[Recorded information]
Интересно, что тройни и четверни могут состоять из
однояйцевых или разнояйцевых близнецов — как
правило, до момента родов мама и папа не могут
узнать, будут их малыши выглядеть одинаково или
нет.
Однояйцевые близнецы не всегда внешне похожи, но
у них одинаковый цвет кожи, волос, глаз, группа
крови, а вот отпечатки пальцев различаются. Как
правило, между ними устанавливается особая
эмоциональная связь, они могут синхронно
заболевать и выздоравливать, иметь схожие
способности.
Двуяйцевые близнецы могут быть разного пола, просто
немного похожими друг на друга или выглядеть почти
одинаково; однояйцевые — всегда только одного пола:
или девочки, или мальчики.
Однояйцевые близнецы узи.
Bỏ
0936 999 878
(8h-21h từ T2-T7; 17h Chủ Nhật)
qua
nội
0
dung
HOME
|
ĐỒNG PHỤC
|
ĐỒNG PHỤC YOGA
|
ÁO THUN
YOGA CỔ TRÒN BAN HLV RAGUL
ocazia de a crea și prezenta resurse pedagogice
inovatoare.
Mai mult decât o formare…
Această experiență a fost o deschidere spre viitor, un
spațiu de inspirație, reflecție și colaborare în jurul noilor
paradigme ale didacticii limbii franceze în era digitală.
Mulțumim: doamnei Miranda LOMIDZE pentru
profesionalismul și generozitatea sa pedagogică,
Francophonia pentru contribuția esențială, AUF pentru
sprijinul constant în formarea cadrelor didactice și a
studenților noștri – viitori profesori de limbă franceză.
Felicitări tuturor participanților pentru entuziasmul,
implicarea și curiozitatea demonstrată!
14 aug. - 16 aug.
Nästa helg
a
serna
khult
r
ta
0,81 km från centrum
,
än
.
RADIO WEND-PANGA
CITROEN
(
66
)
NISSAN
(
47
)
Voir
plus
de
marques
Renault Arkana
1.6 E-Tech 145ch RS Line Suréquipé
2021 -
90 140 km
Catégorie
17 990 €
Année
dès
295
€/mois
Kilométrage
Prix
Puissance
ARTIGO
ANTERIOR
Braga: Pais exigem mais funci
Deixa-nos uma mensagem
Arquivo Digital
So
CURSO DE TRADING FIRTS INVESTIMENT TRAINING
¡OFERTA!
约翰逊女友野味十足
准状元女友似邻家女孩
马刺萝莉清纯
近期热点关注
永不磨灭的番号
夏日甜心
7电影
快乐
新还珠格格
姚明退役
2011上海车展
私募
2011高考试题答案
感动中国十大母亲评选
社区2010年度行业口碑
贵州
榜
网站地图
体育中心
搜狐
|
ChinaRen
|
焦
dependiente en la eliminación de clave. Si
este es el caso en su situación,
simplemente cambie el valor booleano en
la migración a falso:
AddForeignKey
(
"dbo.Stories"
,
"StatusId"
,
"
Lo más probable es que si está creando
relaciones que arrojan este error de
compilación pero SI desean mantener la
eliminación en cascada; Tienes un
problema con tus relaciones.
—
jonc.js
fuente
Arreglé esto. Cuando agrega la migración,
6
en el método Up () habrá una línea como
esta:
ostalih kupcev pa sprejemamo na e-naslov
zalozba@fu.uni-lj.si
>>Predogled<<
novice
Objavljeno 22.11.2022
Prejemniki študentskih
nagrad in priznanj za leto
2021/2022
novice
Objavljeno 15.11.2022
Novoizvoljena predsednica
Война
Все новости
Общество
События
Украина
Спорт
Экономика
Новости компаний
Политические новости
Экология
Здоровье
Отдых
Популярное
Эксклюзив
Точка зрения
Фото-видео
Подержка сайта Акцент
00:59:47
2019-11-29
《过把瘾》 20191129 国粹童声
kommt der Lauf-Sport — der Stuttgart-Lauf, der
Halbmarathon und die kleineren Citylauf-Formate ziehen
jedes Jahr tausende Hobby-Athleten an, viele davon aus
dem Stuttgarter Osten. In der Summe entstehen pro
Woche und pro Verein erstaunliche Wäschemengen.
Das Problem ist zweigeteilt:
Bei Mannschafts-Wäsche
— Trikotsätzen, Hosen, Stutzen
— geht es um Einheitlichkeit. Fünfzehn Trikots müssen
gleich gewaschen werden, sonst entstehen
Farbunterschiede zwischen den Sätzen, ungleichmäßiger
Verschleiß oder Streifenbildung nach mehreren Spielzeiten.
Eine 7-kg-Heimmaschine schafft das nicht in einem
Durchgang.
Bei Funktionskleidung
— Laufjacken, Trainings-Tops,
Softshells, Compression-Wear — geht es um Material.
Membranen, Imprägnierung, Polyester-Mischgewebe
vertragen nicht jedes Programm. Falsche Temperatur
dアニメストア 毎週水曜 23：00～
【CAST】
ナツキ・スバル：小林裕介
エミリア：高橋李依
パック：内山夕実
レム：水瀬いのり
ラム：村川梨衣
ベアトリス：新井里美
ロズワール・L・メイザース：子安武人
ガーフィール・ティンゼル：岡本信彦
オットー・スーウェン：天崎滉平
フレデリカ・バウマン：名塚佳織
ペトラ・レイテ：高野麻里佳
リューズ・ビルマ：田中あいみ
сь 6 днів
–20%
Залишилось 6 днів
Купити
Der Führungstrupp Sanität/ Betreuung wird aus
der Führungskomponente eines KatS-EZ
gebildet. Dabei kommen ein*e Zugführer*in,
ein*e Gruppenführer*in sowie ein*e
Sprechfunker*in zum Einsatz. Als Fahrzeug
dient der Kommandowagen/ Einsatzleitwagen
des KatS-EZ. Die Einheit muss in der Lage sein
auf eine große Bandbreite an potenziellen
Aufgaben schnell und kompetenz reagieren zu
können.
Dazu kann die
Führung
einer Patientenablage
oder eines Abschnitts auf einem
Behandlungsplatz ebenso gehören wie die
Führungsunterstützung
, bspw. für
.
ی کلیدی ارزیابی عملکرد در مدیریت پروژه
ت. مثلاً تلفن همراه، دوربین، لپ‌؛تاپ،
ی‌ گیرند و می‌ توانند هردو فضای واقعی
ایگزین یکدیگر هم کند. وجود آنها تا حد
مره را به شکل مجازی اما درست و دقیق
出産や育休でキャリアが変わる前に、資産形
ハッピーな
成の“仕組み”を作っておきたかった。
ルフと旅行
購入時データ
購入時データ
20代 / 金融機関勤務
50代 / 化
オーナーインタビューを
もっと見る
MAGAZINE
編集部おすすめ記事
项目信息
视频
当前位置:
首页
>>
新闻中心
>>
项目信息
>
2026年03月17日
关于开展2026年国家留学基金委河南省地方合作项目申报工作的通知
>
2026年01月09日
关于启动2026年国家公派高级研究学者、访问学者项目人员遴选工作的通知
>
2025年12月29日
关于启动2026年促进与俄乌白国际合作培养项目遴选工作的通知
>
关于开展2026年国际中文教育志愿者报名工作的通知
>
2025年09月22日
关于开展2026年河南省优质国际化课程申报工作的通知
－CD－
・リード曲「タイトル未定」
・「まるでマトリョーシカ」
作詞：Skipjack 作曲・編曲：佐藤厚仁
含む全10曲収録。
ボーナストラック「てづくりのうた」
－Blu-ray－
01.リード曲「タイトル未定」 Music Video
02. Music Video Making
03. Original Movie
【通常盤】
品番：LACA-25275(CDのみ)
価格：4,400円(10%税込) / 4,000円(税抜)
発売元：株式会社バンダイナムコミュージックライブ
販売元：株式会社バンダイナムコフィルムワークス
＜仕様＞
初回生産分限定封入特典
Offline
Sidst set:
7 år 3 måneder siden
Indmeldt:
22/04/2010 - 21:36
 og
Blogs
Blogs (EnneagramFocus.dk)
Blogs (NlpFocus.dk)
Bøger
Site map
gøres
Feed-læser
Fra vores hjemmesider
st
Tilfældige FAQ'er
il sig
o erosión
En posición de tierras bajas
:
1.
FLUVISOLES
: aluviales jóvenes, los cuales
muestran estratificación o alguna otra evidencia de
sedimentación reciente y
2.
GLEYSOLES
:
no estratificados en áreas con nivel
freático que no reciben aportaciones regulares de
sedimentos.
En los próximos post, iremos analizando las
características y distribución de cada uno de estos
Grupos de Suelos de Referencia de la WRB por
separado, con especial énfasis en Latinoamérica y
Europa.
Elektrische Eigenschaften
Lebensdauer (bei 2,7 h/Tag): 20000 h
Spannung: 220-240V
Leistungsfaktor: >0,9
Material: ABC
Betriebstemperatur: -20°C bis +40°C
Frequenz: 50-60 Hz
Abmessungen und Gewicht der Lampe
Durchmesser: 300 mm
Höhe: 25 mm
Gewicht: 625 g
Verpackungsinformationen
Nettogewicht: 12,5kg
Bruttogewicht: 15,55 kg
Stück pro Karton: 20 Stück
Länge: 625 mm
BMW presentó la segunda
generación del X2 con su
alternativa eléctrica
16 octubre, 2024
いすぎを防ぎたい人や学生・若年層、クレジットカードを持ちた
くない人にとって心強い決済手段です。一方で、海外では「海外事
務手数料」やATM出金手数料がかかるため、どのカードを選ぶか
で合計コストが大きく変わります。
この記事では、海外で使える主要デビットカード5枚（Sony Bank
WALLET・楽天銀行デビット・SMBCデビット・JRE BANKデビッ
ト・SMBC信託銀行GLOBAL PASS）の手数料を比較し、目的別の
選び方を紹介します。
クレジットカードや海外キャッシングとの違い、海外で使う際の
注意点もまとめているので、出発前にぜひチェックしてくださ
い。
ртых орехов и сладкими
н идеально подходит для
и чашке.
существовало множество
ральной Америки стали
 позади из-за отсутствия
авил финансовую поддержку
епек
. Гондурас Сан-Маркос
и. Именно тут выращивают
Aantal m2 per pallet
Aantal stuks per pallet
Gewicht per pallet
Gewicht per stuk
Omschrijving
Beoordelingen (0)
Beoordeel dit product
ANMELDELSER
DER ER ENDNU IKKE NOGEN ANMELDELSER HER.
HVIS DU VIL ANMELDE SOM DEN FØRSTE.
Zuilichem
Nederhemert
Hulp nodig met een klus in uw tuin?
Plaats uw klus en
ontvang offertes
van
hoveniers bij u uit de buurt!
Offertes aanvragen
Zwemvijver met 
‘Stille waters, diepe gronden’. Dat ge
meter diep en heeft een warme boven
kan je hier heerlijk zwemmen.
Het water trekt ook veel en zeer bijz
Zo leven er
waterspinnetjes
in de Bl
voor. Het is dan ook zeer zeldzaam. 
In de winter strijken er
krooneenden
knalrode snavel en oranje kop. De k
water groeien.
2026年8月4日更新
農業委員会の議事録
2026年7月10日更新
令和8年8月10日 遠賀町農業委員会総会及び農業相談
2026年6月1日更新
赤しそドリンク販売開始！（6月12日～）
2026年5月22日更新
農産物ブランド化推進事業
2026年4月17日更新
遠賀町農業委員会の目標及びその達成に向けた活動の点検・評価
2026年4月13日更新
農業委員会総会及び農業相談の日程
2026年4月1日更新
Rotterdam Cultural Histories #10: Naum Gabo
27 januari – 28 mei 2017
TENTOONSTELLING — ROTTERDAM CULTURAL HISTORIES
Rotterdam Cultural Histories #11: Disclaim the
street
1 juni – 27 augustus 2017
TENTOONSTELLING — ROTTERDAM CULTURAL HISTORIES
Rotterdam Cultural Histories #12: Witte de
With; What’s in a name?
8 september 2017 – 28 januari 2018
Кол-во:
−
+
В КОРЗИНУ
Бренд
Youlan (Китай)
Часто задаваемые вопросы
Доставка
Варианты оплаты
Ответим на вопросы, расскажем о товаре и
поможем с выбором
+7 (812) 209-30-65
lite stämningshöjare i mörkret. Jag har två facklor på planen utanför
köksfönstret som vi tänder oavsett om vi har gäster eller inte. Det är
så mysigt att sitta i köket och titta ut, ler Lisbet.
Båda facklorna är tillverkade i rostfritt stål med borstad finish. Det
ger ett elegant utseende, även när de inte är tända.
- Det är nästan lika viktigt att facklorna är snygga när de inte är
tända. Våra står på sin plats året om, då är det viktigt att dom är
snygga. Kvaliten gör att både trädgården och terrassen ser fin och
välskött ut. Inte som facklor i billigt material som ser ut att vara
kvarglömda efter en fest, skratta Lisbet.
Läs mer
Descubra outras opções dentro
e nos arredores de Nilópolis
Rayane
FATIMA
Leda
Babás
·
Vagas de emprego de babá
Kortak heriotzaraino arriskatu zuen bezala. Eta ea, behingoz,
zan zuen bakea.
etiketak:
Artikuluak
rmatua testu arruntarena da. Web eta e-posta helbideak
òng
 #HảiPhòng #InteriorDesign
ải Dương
[/Recorded information]
**Directions for this task**: The required answer is the run of lines above, starting at the line with "Lebensdauer (bei 2,7 h/Tag): 20000 h" and ending at the line with "27 januari – 28 mei 2017", reproduced exactly with both ends.

**Exercise response**:
Lebensdauer (bei 2,7 h/Tag): 20000 h
Spannung: 220-240V
Leistungsfaktor: >0,9
Material: ABC
Betriebstemperatur: -20°C bis +40°C
Frequenz: 50-60 Hz
Abmessungen und Gewicht der Lampe
Durchmesser: 300 mm
Höhe: 25 mm
Gewicht: 625 g
Verpackungsinformationen
Nettogewicht: 12,5kg
Bruttogewicht: 15,55 kg
Stück pro Karton: 20 Stück
Länge: 625 mm
BMW presentó la segunda
generación del X2 con su
alternativa eléctrica
16 octubre, 2024
いすぎを防ぎたい人や学生・若年層、クレジットカードを持ちた
くない人にとって心強い決済手段です。一方で、海外では「海外事
務手数料」やATM出金手数料がかかるため、どのカードを選ぶか
で合計コストが大きく変わります。
この記事では、海外で使える主要デビットカード5枚（Sony Bank
WALLET・楽天銀行デビット・SMBCデビット・JRE BANKデビッ
ト・SMBC信託銀行GLOBAL PASS）の手数料を比較し、目的別の
選び方を紹介します。
クレジットカードや海外キャッシングとの違い、海外で使う際の
注意点もまとめているので、出発前にぜひチェックしてくださ
い。
ртых орехов и сладкими
н идеально подходит для
и чашке.
существовало множество
ральной Америки стали
 позади из-за отсутствия
авил финансовую поддержку
епек
. Гондурас Сан-Маркос
и. Именно тут выращивают
Aantal m2 per pallet
Aantal stuks per pallet
Gewicht per pallet
Gewicht per stuk
Omschrijving
Beoordelingen (0)
Beoordeel dit product
ANMELDELSER
DER ER ENDNU IKKE NOGEN ANMELDELSER HER.
HVIS DU VIL ANMELDE SOM DEN FØRSTE.
Zuilichem
Nederhemert
Hulp nodig met een klus in uw tuin?
Plaats uw klus en
ontvang offertes
van
hoveniers bij u uit de buurt!
Offertes aanvragen
Zwemvijver met 
‘Stille waters, diepe gronden’. Dat ge
meter diep en heeft een warme boven
kan je hier heerlijk zwemmen.
Het water trekt ook veel en zeer bijz
Zo leven er
waterspinnetjes
in de Bl
voor. Het is dan ook zeer zeldzaam. 
In de winter strijken er
krooneenden
knalrode snavel en oranje kop. De k
water groeien.
2026年8月4日更新
農業委員会の議事録
2026年7月10日更新
令和8年8月10日 遠賀町農業委員会総会及び農業相談
2026年6月1日更新
赤しそドリンク販売開始！（6月12日～）
2026年5月22日更新
農産物ブランド化推進事業
2026年4月17日更新
遠賀町農業委員会の目標及びその達成に向けた活動の点検・評価
2026年4月13日更新
農業委員会総会及び農業相談の日程
2026年4月1日更新
Rotterdam Cultural Histories #10: Naum Gabo
27 januari – 28 mei 2017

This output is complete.